When candidates attempt to show leadership by talking about their butt, indicates they might just they have their head up it. Yet that's the kind of humor that their lack of dignity brings on. Can't say I like it. It's tacky. Leadership should raise the standards for all of us. Not brings us all down the conversational cesspool of banal exchanges about nothingness. Boxers or briefs - or cigars anyone? There is an underlying degradation implied in it all. Really, folks, let's get some self-respect and expect our leaders to honor your dignity, your freedom, your intelligence and your hard work and expect them to treat their candidacy and their potential Presidency with respect.

Thank you Allison!


You're right Jeannine; if our leaders are so keen to embrace the lowest common denominator and make themselves indisinguishable from Joe (below-)Average... what then is the basis of their exaltation to leadership?

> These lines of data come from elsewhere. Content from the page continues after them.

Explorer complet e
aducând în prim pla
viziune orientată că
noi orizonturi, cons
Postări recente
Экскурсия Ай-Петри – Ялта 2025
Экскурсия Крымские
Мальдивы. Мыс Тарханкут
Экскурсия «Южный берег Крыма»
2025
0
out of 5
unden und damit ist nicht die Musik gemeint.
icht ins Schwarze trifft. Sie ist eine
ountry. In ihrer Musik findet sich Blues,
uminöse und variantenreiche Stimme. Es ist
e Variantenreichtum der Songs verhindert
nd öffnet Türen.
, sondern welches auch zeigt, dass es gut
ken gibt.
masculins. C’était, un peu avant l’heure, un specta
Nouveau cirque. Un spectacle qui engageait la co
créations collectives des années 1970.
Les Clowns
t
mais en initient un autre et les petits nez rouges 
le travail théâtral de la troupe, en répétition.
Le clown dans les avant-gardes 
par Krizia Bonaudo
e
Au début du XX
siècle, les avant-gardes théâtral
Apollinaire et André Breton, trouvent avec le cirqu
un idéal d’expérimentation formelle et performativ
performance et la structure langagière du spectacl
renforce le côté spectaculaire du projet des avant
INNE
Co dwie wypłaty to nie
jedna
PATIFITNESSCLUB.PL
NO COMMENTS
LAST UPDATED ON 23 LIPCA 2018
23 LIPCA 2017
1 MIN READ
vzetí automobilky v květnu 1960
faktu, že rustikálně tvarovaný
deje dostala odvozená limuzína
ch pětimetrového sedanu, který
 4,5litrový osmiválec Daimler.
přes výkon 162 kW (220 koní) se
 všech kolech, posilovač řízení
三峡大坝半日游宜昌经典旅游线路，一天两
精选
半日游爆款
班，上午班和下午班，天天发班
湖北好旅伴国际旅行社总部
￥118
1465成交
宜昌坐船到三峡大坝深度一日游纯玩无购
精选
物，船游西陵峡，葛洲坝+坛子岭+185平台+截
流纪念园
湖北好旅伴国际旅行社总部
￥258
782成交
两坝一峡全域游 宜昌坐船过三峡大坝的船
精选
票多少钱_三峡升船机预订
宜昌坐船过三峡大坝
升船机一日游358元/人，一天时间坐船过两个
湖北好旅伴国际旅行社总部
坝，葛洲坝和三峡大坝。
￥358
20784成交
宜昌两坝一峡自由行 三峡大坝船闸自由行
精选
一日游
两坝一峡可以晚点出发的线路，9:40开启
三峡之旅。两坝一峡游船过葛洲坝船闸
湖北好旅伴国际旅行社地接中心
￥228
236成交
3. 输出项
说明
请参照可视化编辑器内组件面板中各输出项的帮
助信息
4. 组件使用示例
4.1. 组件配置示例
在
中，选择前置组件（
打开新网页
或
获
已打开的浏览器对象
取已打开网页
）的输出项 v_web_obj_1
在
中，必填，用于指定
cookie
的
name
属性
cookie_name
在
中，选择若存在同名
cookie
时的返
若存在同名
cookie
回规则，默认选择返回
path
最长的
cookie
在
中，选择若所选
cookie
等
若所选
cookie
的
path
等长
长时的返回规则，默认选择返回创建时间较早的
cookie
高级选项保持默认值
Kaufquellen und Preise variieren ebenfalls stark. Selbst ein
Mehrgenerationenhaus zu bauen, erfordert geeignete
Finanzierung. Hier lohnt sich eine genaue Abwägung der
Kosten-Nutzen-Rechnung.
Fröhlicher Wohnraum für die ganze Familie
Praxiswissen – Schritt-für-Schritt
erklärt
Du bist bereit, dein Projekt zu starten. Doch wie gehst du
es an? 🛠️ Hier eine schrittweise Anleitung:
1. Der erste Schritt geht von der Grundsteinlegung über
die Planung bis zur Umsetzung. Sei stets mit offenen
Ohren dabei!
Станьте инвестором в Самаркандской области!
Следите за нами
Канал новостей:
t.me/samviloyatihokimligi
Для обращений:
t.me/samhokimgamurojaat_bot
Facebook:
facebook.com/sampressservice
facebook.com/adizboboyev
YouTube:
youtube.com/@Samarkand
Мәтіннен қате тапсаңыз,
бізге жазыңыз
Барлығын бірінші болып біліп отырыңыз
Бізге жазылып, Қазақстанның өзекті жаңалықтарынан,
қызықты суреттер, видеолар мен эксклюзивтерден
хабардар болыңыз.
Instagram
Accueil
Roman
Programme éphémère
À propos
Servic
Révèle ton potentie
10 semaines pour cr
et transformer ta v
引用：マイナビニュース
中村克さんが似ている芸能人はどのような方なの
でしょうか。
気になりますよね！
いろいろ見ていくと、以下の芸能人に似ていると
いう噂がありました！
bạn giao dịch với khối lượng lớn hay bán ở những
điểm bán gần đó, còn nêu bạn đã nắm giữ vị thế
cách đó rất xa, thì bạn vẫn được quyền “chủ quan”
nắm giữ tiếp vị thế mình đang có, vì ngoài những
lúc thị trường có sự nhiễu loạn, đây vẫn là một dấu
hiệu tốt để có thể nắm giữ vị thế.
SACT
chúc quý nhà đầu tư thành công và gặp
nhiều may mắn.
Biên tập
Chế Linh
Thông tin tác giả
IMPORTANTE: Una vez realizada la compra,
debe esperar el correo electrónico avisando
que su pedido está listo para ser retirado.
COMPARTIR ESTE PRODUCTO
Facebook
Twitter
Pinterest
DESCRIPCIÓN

I agree completely with Allison's comment about needing respectable leaders rather than friends when it comes to choosing a president. It's such an example of too much information. I think the ability to share info with the entire world via the internet has seriously limited our sense of what ought to be kept private. Just because we CAN share something, doesn't necessarily mean we SHOULD.

Brendan Rau

I envy the French. I envy their tolerance toward Francois Mitterand. At his funeral, his wife and several mistresses stood in close proximity to each other, and no one raised a fuss. I'd love to see that kind of tolerance in the U.S.A.

Bill Clinton, a good president who balanced the national budget and presided over eight years of peace and prosperity, was impeached over consensual sex with an intern. What piffle!

Reagan should have been impeached for the Iran-Contra scandal, but he wasn't, because the scandal didn't have anything to do with sex. George W. should have been impeached for predicating his Brezhnevesque invasion of Iraq on lies, but hey, that didn't have anything to do with sex, either.

Get over your damned prudery! It's sexist, annoying, and it isn't good for our country.


Wow, "Get over your damned prudery" in the very same sentence as an admiration of the "tolerance" of the French. And he probably sleeps at night too and never gives a thought to the contradictions lurking within.


While I love the french language, I have never envied french women- the tolerance of french society to men's infidelity seems to keep them in a very competitive, insecure place emotionally.


Brendan you might also like to google Mazarine Pingeot and decide whether having to be 'a secret' for most of her life really benefited her.


After reading many of these comments, I have to say that, unfortunately, this thought process discussed stems from the promiscuity and breakdown of the parent/child relationship thanks to Dr. Spock all those years ago. It all began when parents decided to be their children's friend instead of their father or mother. It's a slippery slope...now our leaders want to be equal to the lowest denominator instead of the highest. They want the rest of us to look down at them instead of looking up to them. To quote one of the best authors, Dr. Suess, "What a shame! What a shame! What a shame!"